Time Zone would be Sierra’s next adventure on the Apple II, but I won’t bother playing it, as it falls short of whale status. For what it’s worth, I had played it some years ago, sometime in the 2000’s, but I don’t remember much about it, except that I was impressed by its massive size, and enjoyed the endgame sequence on the planet Neburon in the year 4082 A.D. But I’m sure I spent quite a bit of the playthrough just following a walkthrough too; something I’d be a lot more adverse to nowadays, and can’t help but wonder if I made an earnest effort to play now, if I wouldn’t hate it even more than I hated Ulysses. For now, though, there are hundreds of games I’m actually looking forward to playing, so I’d rather focus on those.

My Trizbort map:


  1. I'm glad you are open to documenting these old adventures! We had one about pirates on our old TI99/4A and I made little progress on it as a ten year old!

    For those who are interested in Timezone, the Digital Antiquarian has a series on it:

    It was a flop apparently. Hope I don't overstep my bounds in posting that link there Ahab! Between you and the Antiquarian and the Addict I am a happy camper!

    1. By all means, feel free to share anything that you find relevant or interesting.

      Antiquarian said at one point that Time Zone was a strong candidate for his most hated adventure of all time. Interesting that much of his complaints about it were also issues I had with Ulysses - the large and empty regions, the puzzling distinction between objects you can and can't interact with, and to a lesser extent (for Time Zone) the unmotivated actions.

  2. I think the magic word on the chest would have been kosher had it not worked until arriving on the island of the Golden Fleece -- that you had to get "close to the magic" somehow.
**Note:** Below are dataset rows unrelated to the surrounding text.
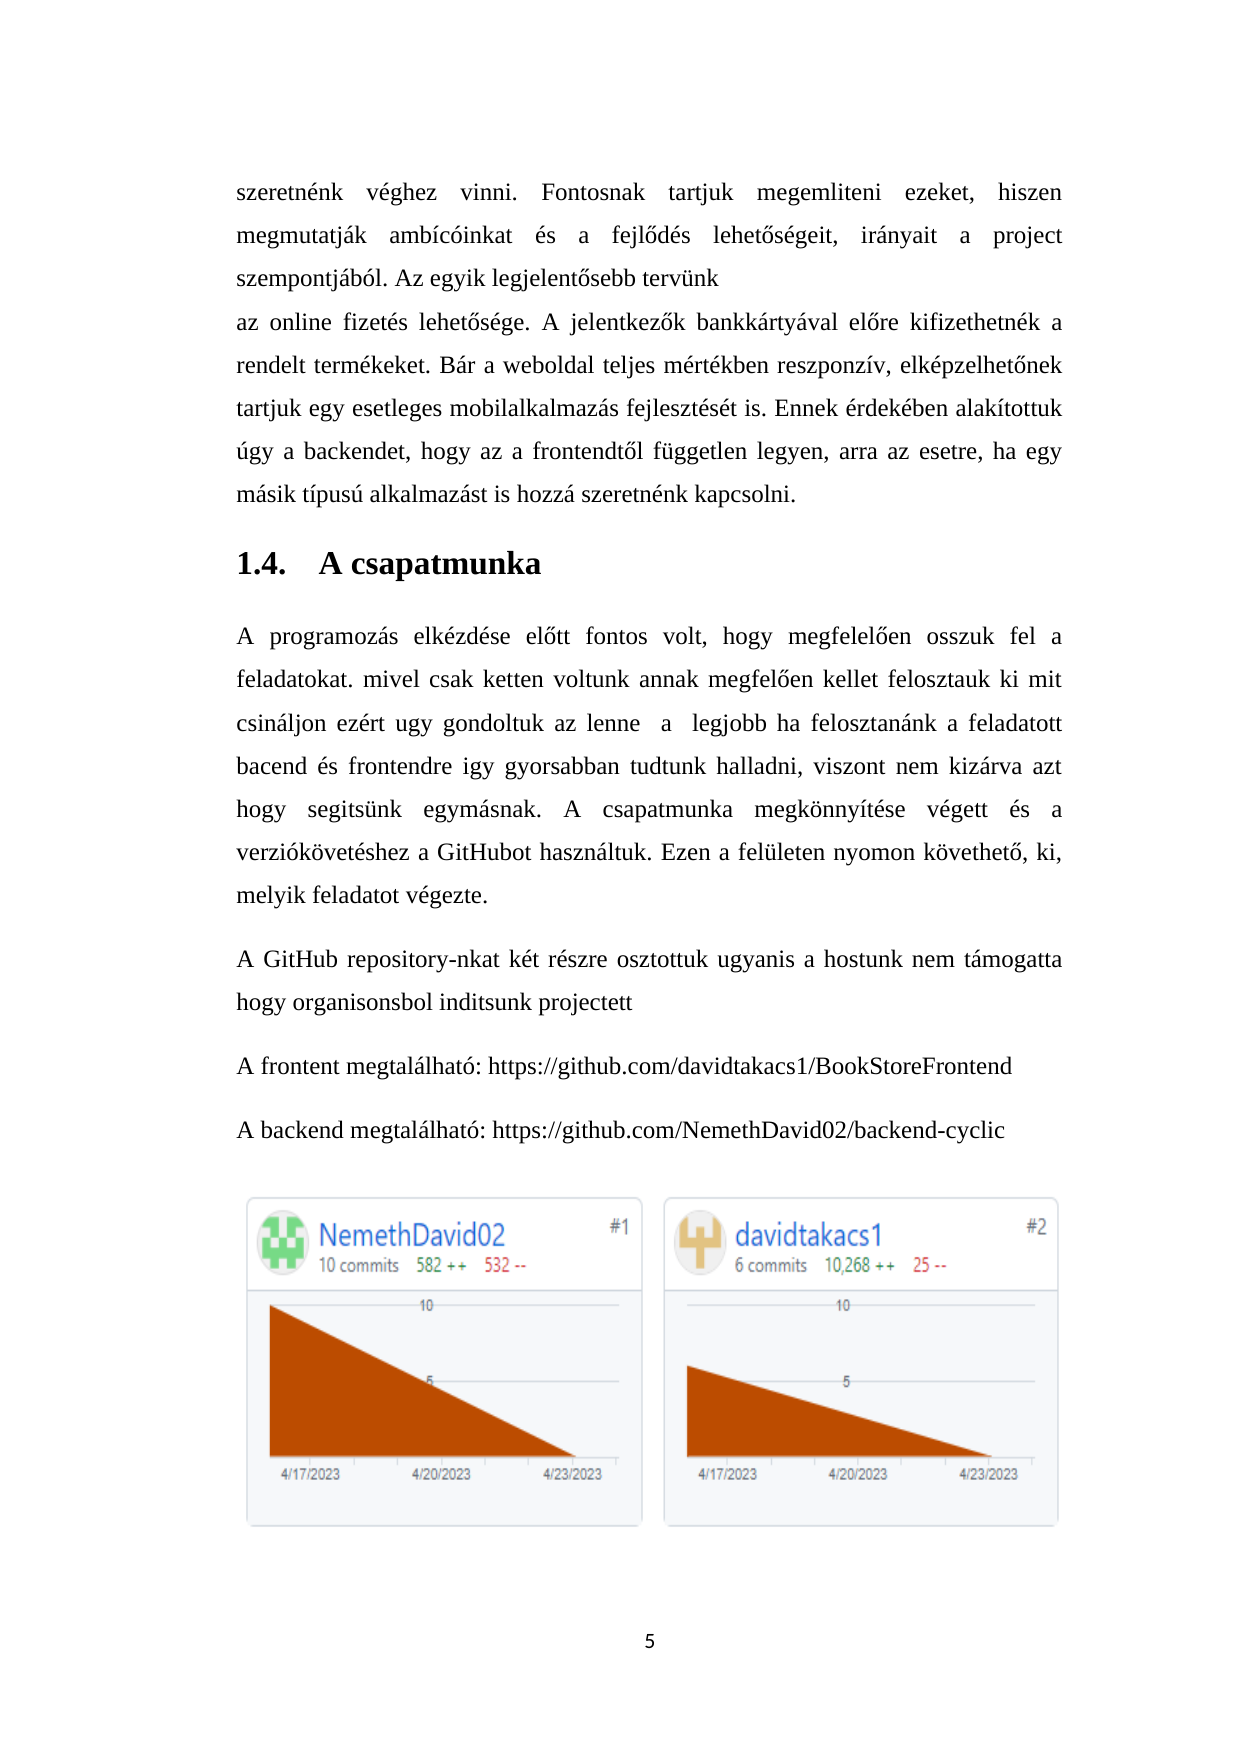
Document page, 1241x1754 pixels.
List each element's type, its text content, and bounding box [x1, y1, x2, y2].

text A GitHub repository-nkat két részre osztottuk ugyanis a hostunk nem támogatta hogy organisonsbol inditsunk projectett [236, 944, 1063, 1016]
list az online fizetés lehetősége. A jelentkezők bankkártyával előre kifizethetnék a rendelt termékeket. Bár a weboldal teljes mértékben reszponzív, elképzelhetőnek tartjuk egy esetleges mobilalkalmazás fejlesztését is. Ennek érdekében alakítottuk úgy a backendet, hogy az a frontendtől független legyen, arra az esetre, ha egy másik típusú alkalmazást is hozzá szeretnénk kapcsolni. [236, 307, 1063, 508]
text A programozás elkézdése előtt fontos volt, hogy megfelelően osszuk fel a feladatokat. mivel csak ketten voltunk annak megfelően kellet felosztauk ki mit csináljon ezért ugy gondoltuk az lenne a legjobb ha felosztanánk a feladatott bacend és frontendre igy gyorsabban tudtunk halladni, viszont nem kizárva azt hogy segitsünk egymásnak. A csapatmunka megkönnyítése végett és a verziókövetéshez a GitHubot használtuk. Ezen a felületen nyomon követhető, ki, melyik feladatot végezte. [236, 621, 1063, 909]
list A project előzetes tervezésekor számalan ötlettel álltunk elő. A végleges tervezéskor azonban mérlegelnünk kellett, mi az, ami a megadott határidőn belül kivitelezhető. Annak érdekében, hogy az alkalmazás leadásakor használható legyen, bizonyos funkciók megvalositásába viszont nem kezdtünk bele. Ezeket, a jelenlegi vezzioból kimaradtak ötleteink azonban a jövőben mindenképpen szeretnénk véghez vinni. Fontosnak tartjuk megemliteni ezeket, hiszen megmutatják ambícóinkat és a fejlődés lehetőségeit, irányait a project szempontjából. Az egyik legjelentősebb tervünk [236, 177, 1063, 292]
text A csapatmunka [236, 543, 1063, 581]
text A backend megtalálható: https://github.com/NemethDavid02/backend-cyclic [236, 1115, 1063, 1144]
picture [236, 1179, 1080, 1553]
text A frontent megtalálható: https://github.com/davidtakacs1/BookStoreFrontend [236, 1051, 1063, 1080]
But having it only work at the exact room you needed to use the item inside made it come off as a cheap puzzle rather than a narrative device.

    I'm happy to declare that this game is worse than Demon's Forge.

  3. I played the Hi-Res Adventures about 10, 15 years ago, and in fact, this was my favourite. (I didn't play Timezone because I couldn't find any copy that wasn't broken.) But I must have played it with a walkthrough, because I never had the patience for those stupid mazes, battling with the stupid parser, or solving all these illogical puzzles.

    I guess I just liked the childish naivity of the graphics and the whole mythological setting. But after reading your walkthrough, I think I can agree to your verdict (for all that it matters :).

    By the way, my favourite scene from the Homer's Odyssey is when the cyclops asks Odysseus his name and he answers with "Nobody". Later, when the cyclops is blinded and screaming, the other cyclopses come running to the closed-off cave and ask what's wrong, and when the cyclops answers "Nobody has blinded me!", they just shrug their shoulders, say "All's well then" and go off. This made me LOL even 2000 years later, reminded me of Monty Python.

    And wouldn't that make a great puzzle, too? Missed opportunity.

    1. Nobody could beat this game without a walkthrough :)

      I remember when I did play Time Zone, using disk images from the Roberta Williams Collection, it only worked right with a really old version of AppleWin. With then-current AppleWin versions (around 2004 or so?) it would freeze at a certain point. South America 1000 AD IIRC. The WOZ versions probably work fine on current versions.

  4. Yeah, it was the same for me. Just some mid-game freeze that I couldn't work aroud.

    It's great that the retrogaming community puts so much effort into making these old games available and working.

    Well, the Hi-Res Adventure definitively are pretty high on my "to-crack" list, so I may revisit them one of these days.